UK | 6 years ago | Reply

I love stepping on Indian tails.

@Ajeet "Afghans have always ruled over Pakistan."

Yes you are right. What is Pakistan today was part of Afghanistan for most of the history, and was ruled by Afghan kings. Would you now STOP! saying that Pakistan was historically India?

Majority of what is Pakistan today, was historically Afghan territory, British took it from Afghan empire and when leaving, gave people a choice to VOTE and decide what they want. Ghaffar Khan's party campaigned against Pakistan and lost the vote. I respect him for his peaceful struggle, respecting people's choice and accepting defeat in the vote. His descends now participate in Pakistan elections and have given up their demand. Today, no one in Pakistan wants to join Afghanistan.

@sandip Your comment is not worthy of a response.

@Bruteforce

Might is Right is an "unfortunate" reality. I never favoured it or called it "my" logic. Just mentioned an obvious trend in our "non perfect" world.

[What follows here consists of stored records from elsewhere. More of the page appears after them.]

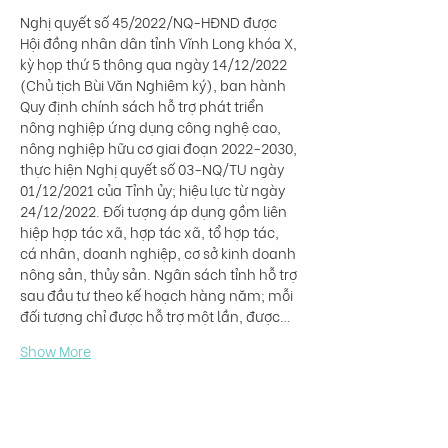
Nghị quyết số 45/2022/NQ-HĐND được 
Hội đồng nhân dân tỉnh Vĩnh Long khóa X, 
kỳ họp thứ 5 thông qua ngày 14/12/2022 
(Chủ tịch Bùi Văn Nghiêm ký), ban hành 
Quy định chính sách hỗ trợ phát triển 
nông nghiệp ứng dụng công nghệ cao, 
nông nghiệp hữu cơ giai đoạn 2022-2030, 
thực hiện Nghị quyết số 03-NQ/TU ngày 
01/12/2021 của Tỉnh ủy; hiệu lực từ ngày 
24/12/2022. Đối tượng áp dụng gồm liên 
hiệp hợp tác xã, hợp tác xã, tổ hợp tác, 
cá nhân, doanh nghiệp, cơ sở kinh doanh 
nông sản, thủy sản. Ngân sách tỉnh hỗ trợ 
sau đầu tư theo kế hoạch hàng năm; mỗi 
đối tượng chỉ được hỗ trợ một lần, được…
Show More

US being more powerful has already invaded more than 100 times all over the world in last century and also interferes in Pakistan's affairs regularly. Once again an unfortunate reality, but not a logical or good practice.

To give you a prospective, here are some wrongs done by Afghanistan when it was mightier.

1) Afghanistan initially refused to accept Pakistan as a country claiming a large chunk of its territory.

2) Soon after, it supported Pashtoonistan nationalists (and now Baluch separatists).

3) First PM of Pakistan was assassinated by an Afghan National, hailed as a hero amongst nationalist Afghans.

4) Refusal to accept the common border (till date)

5) Support for high jackers of Pakistani planes.

6) Military incursions in 50s and threats in 70s.

What Pakistan is doing in Afghanistan today is wrong. Two wrongs do not make a right. So Pakistan and Afghanistan should forget the past and move forward is my Logic.

I hope you understand, that merely stating some "facts" and presenting some prospective into Pakistan's "flawed" policy towards Afghanistan in today's date, does not automatically make it "my" logic.

Afee | 6 years ago | Reply

@afghan: They do, and the proof is this very comment is not made by a Pakistani on an Indian issue!! Pakistanis hardly even read what the Indian media publishing on Indian international affairs. It is Indians who spend more time nosing around every news that concerns Pakistan than vise versa. You can now restate yourself for who needs to mind their own business??